Although aluminous stishovite plays an important role in water transport and storage in the lower mantle, its water capacity in the top lower mantle is still poorly constrained. Here, we systematically investigated the water solubility in aluminous stishovite coexisting with bridgmanite, periclase, calcium ferrite-type phase, etc., in the presence of hydrous melts in a silica-rich MgO–Al₂O₃–SiO₂–H₂O system at pressures of 23–32 GPa and temperatures of 1600–2100 K using tungsten carbide anvils in a Walker-type large-volume press. Aluminous stishovite can accommodate significant amounts of water up to ∼3611 ppm wt., while the coexisting nominally anhydrous minerals have a very limited water storage capacity and are nearly dry.

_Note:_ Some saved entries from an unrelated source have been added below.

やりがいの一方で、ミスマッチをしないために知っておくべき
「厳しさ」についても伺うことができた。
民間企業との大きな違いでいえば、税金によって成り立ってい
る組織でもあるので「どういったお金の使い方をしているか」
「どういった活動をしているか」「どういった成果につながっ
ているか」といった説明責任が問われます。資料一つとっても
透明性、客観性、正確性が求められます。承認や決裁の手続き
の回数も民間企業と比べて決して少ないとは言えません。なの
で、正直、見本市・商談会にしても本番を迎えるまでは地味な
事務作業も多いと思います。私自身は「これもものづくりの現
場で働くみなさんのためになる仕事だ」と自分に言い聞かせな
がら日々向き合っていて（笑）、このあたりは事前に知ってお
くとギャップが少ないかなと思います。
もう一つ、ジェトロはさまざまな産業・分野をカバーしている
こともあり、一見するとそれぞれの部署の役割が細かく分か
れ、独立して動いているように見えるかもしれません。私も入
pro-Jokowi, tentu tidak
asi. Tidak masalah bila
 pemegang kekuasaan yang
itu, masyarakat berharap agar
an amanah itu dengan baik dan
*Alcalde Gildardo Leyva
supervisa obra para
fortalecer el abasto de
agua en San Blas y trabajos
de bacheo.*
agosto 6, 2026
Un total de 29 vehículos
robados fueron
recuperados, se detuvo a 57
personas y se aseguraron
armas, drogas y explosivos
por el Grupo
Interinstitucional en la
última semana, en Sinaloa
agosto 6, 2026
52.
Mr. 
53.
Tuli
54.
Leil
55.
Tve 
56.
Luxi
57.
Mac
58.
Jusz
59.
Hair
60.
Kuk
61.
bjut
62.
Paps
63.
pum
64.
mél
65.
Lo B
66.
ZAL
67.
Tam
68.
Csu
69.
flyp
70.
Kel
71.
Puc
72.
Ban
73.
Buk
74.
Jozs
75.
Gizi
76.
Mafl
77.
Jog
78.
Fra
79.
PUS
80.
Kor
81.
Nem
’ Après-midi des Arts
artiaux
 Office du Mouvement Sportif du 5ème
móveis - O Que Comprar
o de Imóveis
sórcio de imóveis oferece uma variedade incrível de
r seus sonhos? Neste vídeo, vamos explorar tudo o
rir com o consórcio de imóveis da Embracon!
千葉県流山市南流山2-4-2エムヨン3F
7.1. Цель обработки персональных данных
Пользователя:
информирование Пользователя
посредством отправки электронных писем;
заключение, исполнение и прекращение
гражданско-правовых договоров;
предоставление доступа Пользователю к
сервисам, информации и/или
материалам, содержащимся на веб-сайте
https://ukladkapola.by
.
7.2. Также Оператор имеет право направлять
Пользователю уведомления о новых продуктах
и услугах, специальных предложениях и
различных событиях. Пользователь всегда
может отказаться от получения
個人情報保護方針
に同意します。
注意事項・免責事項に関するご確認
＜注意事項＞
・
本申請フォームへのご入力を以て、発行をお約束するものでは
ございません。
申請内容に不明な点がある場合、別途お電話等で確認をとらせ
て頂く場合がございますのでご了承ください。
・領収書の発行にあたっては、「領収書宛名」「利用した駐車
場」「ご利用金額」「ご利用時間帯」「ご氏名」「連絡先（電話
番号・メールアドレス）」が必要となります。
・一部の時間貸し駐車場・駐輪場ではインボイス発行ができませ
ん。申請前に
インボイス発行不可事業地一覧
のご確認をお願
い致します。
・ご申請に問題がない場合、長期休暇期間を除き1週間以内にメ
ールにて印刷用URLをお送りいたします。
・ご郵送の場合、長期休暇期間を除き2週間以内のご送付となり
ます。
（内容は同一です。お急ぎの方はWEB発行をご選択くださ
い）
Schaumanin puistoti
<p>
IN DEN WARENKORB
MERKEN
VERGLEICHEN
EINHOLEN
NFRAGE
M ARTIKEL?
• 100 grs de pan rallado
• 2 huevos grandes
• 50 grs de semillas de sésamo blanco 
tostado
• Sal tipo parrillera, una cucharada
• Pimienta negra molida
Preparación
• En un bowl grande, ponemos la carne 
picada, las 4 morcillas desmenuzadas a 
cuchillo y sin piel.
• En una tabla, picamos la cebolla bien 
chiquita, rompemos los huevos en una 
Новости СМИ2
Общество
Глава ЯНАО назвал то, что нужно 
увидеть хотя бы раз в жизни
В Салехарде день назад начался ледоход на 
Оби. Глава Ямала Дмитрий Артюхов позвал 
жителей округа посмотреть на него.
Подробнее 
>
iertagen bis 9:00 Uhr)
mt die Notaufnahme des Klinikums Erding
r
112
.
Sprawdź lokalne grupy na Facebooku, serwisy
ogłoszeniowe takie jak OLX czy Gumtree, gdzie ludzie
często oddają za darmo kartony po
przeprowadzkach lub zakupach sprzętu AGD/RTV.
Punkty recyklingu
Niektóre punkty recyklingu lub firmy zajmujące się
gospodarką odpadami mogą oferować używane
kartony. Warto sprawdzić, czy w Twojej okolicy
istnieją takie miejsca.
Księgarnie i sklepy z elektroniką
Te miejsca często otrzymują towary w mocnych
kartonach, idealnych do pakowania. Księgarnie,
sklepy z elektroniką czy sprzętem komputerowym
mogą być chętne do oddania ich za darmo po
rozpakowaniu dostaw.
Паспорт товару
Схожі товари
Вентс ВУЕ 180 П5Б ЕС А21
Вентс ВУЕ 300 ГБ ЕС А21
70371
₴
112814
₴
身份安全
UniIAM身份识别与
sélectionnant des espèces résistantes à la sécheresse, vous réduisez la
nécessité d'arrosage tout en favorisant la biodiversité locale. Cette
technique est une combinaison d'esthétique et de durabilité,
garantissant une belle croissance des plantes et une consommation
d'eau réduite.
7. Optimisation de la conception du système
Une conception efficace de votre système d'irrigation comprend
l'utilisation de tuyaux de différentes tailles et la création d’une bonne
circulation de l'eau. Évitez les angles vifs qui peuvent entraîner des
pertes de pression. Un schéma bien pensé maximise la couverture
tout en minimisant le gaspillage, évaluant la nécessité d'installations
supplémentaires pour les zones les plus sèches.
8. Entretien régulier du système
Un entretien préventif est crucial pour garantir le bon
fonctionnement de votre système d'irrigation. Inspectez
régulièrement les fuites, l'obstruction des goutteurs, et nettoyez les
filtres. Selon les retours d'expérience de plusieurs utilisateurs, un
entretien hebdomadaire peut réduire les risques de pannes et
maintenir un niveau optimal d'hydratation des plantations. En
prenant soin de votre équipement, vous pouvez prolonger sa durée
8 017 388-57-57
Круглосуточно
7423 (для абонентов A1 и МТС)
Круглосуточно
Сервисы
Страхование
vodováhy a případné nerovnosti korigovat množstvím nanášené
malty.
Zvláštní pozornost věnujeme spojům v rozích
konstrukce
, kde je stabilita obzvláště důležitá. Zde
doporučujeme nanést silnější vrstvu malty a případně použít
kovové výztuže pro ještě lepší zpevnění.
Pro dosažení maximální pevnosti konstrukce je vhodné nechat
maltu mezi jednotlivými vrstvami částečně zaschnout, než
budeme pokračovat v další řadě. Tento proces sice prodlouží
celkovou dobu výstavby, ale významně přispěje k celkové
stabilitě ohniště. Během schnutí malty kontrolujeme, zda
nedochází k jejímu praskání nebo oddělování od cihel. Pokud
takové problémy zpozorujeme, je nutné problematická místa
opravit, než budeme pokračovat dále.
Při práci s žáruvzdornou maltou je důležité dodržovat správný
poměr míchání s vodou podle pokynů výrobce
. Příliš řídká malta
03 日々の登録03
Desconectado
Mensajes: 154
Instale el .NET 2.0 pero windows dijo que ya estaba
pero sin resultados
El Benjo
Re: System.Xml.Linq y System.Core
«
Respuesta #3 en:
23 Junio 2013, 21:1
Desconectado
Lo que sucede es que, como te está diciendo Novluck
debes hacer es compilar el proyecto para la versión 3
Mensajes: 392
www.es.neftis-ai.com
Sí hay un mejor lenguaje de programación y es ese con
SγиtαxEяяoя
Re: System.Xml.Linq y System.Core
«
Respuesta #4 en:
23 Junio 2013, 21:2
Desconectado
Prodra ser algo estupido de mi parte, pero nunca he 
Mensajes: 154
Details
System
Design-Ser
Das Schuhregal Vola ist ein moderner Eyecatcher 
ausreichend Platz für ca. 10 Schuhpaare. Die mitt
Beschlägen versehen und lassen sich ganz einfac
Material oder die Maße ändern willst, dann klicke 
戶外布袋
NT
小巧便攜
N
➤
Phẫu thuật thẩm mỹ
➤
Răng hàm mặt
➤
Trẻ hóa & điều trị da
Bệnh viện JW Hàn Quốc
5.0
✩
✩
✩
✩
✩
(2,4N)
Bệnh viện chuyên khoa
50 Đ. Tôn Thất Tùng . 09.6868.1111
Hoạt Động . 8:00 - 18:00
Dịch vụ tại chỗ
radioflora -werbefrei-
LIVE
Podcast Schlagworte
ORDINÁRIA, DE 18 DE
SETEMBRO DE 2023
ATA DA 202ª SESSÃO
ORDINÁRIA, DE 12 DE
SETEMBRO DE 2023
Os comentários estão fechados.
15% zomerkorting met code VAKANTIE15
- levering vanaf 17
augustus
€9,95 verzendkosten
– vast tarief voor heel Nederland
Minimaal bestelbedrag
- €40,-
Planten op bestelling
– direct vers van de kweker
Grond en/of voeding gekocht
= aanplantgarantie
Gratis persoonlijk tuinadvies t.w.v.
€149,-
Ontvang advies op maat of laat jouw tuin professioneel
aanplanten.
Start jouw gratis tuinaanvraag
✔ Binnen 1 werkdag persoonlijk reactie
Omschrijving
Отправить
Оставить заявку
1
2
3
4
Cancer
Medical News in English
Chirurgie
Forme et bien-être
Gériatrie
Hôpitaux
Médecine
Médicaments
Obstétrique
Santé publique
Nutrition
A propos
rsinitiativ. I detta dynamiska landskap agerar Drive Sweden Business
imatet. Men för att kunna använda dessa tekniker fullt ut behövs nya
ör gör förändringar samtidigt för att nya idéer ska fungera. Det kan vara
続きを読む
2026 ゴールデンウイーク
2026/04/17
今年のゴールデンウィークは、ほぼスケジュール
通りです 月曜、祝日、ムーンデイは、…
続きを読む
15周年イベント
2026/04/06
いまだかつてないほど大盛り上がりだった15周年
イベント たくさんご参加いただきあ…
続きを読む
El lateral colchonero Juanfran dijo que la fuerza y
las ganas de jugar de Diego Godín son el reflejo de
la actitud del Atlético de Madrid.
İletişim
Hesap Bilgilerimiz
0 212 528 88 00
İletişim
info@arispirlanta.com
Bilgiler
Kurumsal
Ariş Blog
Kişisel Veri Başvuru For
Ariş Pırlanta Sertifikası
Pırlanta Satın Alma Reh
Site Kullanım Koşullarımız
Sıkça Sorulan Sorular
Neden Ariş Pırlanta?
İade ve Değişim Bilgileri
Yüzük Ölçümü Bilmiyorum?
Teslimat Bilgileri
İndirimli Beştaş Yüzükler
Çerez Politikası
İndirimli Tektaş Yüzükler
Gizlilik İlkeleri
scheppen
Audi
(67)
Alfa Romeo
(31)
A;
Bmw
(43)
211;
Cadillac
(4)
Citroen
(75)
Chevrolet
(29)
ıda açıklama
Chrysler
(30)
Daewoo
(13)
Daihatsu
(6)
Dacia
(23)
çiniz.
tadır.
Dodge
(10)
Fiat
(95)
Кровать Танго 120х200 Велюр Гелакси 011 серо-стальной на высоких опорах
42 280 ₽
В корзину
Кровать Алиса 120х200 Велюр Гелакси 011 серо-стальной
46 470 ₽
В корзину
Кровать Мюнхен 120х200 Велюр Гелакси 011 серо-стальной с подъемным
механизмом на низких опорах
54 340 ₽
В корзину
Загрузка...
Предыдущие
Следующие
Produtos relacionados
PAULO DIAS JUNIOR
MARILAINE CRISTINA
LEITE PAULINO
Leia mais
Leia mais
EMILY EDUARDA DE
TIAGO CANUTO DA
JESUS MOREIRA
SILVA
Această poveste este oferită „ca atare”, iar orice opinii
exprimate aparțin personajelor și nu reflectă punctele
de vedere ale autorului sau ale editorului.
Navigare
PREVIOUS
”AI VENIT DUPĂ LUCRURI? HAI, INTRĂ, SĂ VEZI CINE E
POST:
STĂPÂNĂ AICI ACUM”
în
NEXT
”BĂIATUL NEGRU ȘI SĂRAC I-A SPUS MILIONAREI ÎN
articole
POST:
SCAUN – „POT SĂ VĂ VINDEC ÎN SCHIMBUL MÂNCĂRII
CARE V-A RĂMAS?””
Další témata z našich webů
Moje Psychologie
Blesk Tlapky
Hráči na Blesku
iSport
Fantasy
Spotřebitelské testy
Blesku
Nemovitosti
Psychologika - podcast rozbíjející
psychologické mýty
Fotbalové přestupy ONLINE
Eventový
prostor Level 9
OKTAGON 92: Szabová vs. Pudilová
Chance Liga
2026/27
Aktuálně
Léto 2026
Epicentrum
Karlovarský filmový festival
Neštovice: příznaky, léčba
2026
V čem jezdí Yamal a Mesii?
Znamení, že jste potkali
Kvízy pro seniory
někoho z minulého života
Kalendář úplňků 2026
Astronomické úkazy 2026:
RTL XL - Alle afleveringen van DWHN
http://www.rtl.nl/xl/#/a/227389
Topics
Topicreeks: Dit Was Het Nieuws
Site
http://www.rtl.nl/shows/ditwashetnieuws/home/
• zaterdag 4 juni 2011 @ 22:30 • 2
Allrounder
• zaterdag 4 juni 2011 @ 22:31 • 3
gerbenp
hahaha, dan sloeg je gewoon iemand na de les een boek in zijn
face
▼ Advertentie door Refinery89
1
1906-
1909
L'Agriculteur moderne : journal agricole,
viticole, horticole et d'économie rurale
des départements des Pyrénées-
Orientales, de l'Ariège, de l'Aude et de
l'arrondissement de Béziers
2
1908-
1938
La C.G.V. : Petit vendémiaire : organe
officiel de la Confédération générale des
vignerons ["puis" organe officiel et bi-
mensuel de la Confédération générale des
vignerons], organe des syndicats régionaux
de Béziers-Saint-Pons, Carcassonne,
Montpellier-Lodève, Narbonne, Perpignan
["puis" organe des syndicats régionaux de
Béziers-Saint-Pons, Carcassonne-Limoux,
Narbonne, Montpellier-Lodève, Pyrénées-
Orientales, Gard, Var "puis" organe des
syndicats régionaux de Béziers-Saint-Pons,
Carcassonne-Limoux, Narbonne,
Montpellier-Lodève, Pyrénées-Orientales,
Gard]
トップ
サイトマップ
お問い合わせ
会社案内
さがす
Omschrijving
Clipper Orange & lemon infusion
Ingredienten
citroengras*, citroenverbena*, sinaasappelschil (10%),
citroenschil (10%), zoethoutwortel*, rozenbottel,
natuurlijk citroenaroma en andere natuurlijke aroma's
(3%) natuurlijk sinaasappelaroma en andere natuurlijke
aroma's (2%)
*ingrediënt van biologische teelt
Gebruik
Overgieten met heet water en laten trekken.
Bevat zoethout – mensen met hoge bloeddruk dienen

The water solubility in stishovite increases almost linearly from ∼296 to ∼3611 ppm wt. H₂O with increasing Al₂O₃ content from ∼0.3 to 3.0 wt. %. Our study further suggests that aluminous stishovite is a dominant phase for water transport and storage in a subducted oceanic crust at depths of 660–850 km, while the top peridotitic or pyrolitic lower mantle is nearly dry at least up to 850 km owing to the dry major phases of bridgmanite and periclase. The high water storage capacity of aluminous stishovite may prevent the occurrence of partial melting caused by the release of water from subducted slabs at the top of the lower mantle. The presence of hydrous aluminous stishovite may provide a plausible explanation for the high conductivity anomalies occasionally observed in some subducted slabs in the top lower mantle.